I’ve even had some of the sponsors send heartfelt thank yous for having them be a part of this project, because somewhere along script and line, they saw themselves in the protagonist’s life. That’s the power of this work; it creates space not just for emotion but for connection as well.
Were there any reactions or conversations that stayed with you?
Yes. Last year’s film helped us reach out to a gentleman in the Middle East who wanted direction and had the courage to admit it. This year, we had some of the gentlemen who were a part of the audience come up and say that they felt seen. That was the point of this long endeavour. To be the voice for the voiceless
What do you want people to feel or reflect on after watching ‘Half a Man’?
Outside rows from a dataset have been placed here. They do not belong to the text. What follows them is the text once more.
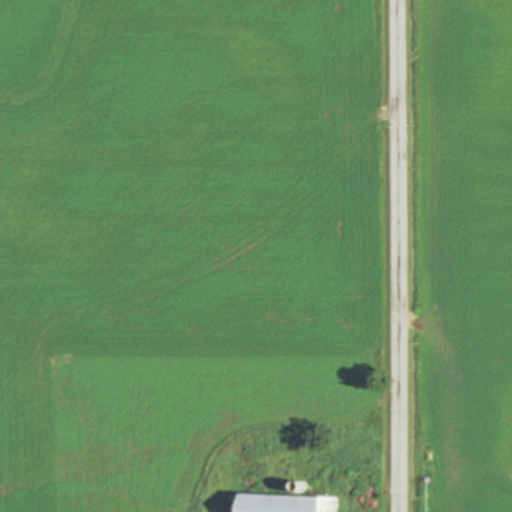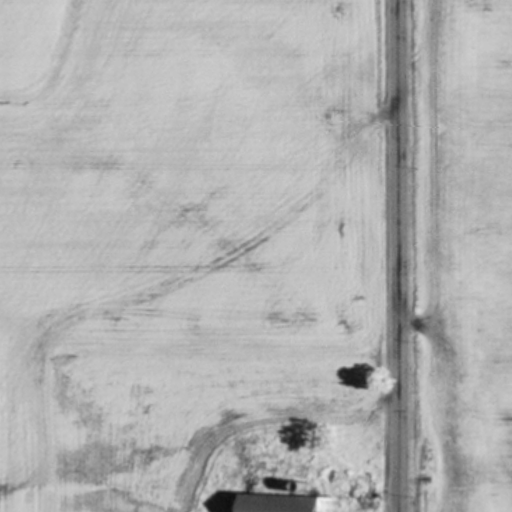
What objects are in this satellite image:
road: (394, 256)
building: (307, 485)
building: (296, 503)
building: (283, 504)
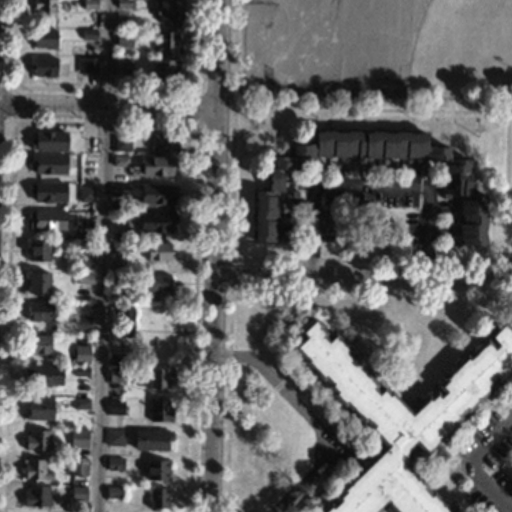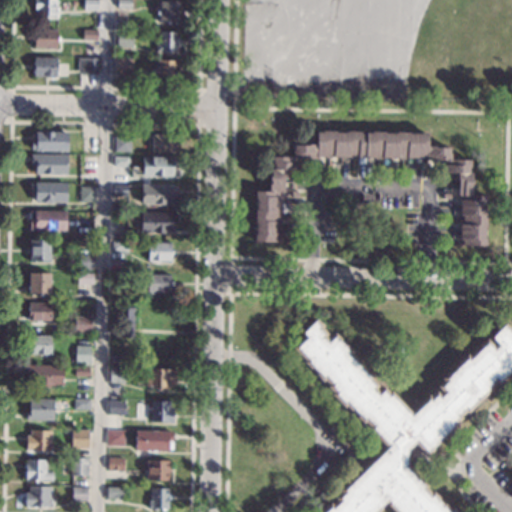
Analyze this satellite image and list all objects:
building: (90, 4)
building: (123, 4)
building: (90, 5)
building: (44, 7)
building: (44, 8)
building: (166, 10)
building: (169, 12)
building: (88, 34)
building: (89, 34)
building: (44, 38)
building: (45, 38)
building: (124, 39)
building: (124, 39)
building: (166, 41)
building: (167, 42)
building: (88, 64)
building: (91, 65)
building: (44, 66)
building: (123, 66)
building: (123, 66)
building: (44, 67)
building: (166, 69)
building: (166, 70)
road: (108, 105)
building: (49, 141)
building: (49, 141)
building: (122, 142)
building: (121, 143)
building: (163, 143)
building: (164, 143)
building: (120, 161)
building: (120, 161)
building: (49, 163)
building: (88, 163)
building: (48, 164)
building: (156, 166)
building: (156, 166)
building: (369, 175)
building: (369, 176)
road: (370, 187)
building: (48, 191)
building: (49, 191)
building: (118, 191)
building: (86, 193)
building: (85, 194)
building: (157, 194)
building: (158, 194)
building: (46, 219)
building: (46, 220)
building: (156, 222)
building: (157, 222)
building: (85, 223)
building: (118, 246)
building: (39, 250)
building: (40, 250)
building: (157, 251)
building: (158, 251)
road: (216, 255)
road: (102, 256)
building: (84, 261)
building: (84, 262)
building: (83, 278)
building: (84, 278)
road: (364, 279)
building: (38, 282)
building: (38, 283)
building: (157, 283)
building: (158, 283)
building: (38, 311)
building: (38, 312)
building: (123, 321)
building: (123, 321)
building: (81, 323)
building: (81, 324)
building: (82, 340)
building: (38, 344)
building: (38, 344)
building: (81, 354)
building: (116, 359)
building: (80, 371)
building: (81, 371)
building: (44, 374)
building: (43, 375)
building: (116, 375)
building: (116, 375)
building: (158, 377)
building: (158, 378)
building: (80, 403)
building: (81, 403)
building: (115, 407)
building: (115, 407)
building: (39, 409)
building: (39, 410)
building: (160, 411)
building: (161, 411)
building: (399, 415)
road: (310, 416)
building: (401, 418)
building: (114, 437)
building: (114, 437)
building: (78, 438)
building: (38, 439)
building: (78, 439)
building: (37, 440)
building: (151, 440)
building: (152, 440)
building: (114, 463)
building: (114, 464)
building: (77, 466)
building: (78, 466)
road: (472, 466)
building: (36, 470)
building: (36, 470)
building: (156, 470)
building: (156, 470)
building: (113, 492)
building: (78, 493)
building: (78, 493)
building: (114, 493)
building: (37, 496)
building: (36, 497)
building: (157, 498)
building: (158, 498)
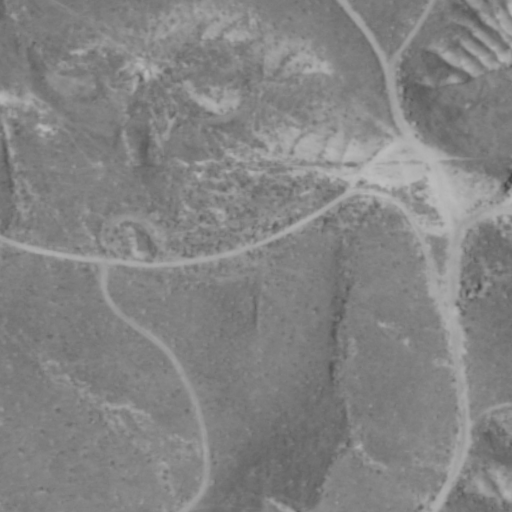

I want them to pause and ask, ‘Who around me might be silently struggling?’ And more than that, I want men to see themselves and realise they are not alone. That feeling pain doesn’t make you weak. That it’s okay to ask for help. And for those who support the men in their lives – partners, friends, and parents – I want this to be a reminder that listening, really listening, could save a life.
Where can people watch the film and how can they support your advocacy work?
While we still haven’t released the short film on social media yet, I have planned on hosting one more screening for influencers and the media before releasing it on all social media platforms subsequently. As for support, anything is welcome and they can always reach out to me on social media, ideally Instagram.
What kind of change or impact do you hope this film will spark, whether in public conversations or private ones?
I hope it cracks open a door, whether that’s in a friend group, a family, a workplace, or at a national level. I want this film to be a starting point. For men to talk. For friends to check in. For mental health to be seen as a men’s issue too – not just something to be outsourced or ignored.
Ultimately, I want fewer men to feel like they’re carrying the world on their shoulders with no one to talk to.
What’s coming next for you as a creator, entrepreneur, and advocate?
More storytelling. More disruption. More difficult but necessary conversations.
I’m currently working on a few new concepts that continue the exploration of mental health, masculinity, and silence. I also want to create platforms for others to share their stories – not just through film, but through events, workshops, and digital media as well.
Are there any other stories or causes you are eager to spotlight through film or media?
Yes, definitely. Beyond men’s mental health, I’m interested in exploring intergenerational trauma and what it means to heal in a post-war, post-colonial country like Sri Lanka. There are so many stories here that deserve to be told, especially those on the margins.
I want to keep pushing the boundaries of what Sri Lankan cinema and media can look like when it’s brave, honest, and deeply human.